Now, not everyone has the same preferences. A bad beat post may give some segment of the forum 100 jollies each, while the remainder only get 1 or 2. This is the beauty of BBV. People in this segment can migrate to BBV and get such a jolly rush that their head explodes, and people here can read content that gives them more jollies. OTOH, if people here really did get an immense amount of jollies from beats, it'd be logical for me to adjust and allow the beats to roll in. How do I know which is which? Well, as above, I listen to those who post. And the bulk of the voices say they get more jollies from strategy than from beats.

Now, the last point I'll address is how you suggest that the forum, if left on its own, will reflect the preferences of its members. This cannot be the case. I'll lay out an approximate set of preferences for me, but I suspect they agree with a fairly large number of posters. Let's say that I get 1 jolly from the average bad beat post, 5 jollies from a 10k stats post, 25 jollies from a relatively boring hand post, 100 jollies from the average post that makes the weekly digest, and 1000 jollies from an epic strategy post (NPA's Biggest Leak, for example). Now, if these preferences, which I believe are shared (approximately) by a very large number of posters, and the posting reflected this, the front page of the forum would be filled with epic strategy posts. One doesn't have to look very hard to see this is not the case. We don't even have a huge influx of digest-worthy posts. Instead, we have some boring to decent hand posts, a few good ones, a stats post, and this. Why? Because people don't always know how to post the best material. This is a forum for learning, so we expect some basic questions as people get up to speed.

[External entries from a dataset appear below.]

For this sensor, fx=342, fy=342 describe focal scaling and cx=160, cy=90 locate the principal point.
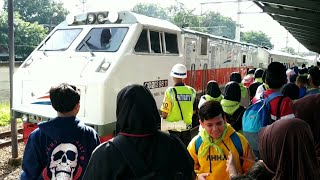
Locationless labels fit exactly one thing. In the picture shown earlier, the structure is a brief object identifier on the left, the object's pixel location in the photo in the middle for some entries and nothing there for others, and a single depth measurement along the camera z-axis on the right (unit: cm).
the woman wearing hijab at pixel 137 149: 173
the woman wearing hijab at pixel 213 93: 479
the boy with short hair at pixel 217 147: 264
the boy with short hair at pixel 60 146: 253
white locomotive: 533
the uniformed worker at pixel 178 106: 475
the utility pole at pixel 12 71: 624
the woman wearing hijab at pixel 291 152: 188
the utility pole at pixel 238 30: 2537
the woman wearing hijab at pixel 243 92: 638
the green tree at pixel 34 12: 5303
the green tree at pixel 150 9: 7496
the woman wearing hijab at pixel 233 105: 436
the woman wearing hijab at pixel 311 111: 279
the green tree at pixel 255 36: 8368
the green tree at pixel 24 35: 3003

Furthermore, let's even assume that people post in a manner proportional to their skill and their preferences. I prefer the epic posts, but I'm not good enough to always post them. So I try to start threads about hands that will be digest worthy. Sometimes I succeed, sometimes I don't. A hypothetical newer poster with the same preferences may only be good at posting standard hand posts, while Ed Miller churns out epics and doesn't even think twice about it. Another poster with a strong preference for beats post a bunch of them. However, since this poster is not in anyway forced to conform to the posting frequency of the group (reflected by their preferences), and I'm not interfering (yet), he makes his posts and gets mocked, but that doesn't change the fact that his one post frequently put a 1 jolly post (for the vocal portion of the forum) where a 25 jolly post used to be. Consequently, the important fraction of the forum is worse off, and by the above, the whole forum is worse off.

Now, you can make a marginal utility argument that the first epic strategy post is more valuable than the second, etc. However, beats have a long ways to go before they get up over that huge barrier.

I'm sitting here now thinking this is pretty useless. It's extremely long winded, and it's not going to do many people any good, really. I'm going to post it anyway, though. I'd feel really stupid if I typed all that crap out just to delete it.



In conclusion, I think biggest fraction of the most people are better off if I just move beats to BBV. If something good breaks out in them before I catch them, they stay. Stats posts, eh, I'm not so sure. Maybe I'll make a designated thread for people who want to post <20k samples or people who just want the forum to take a general look at their stats. If you think you have something good (100k+ sample or something unusual), then there's no sense in discouraging a new thread.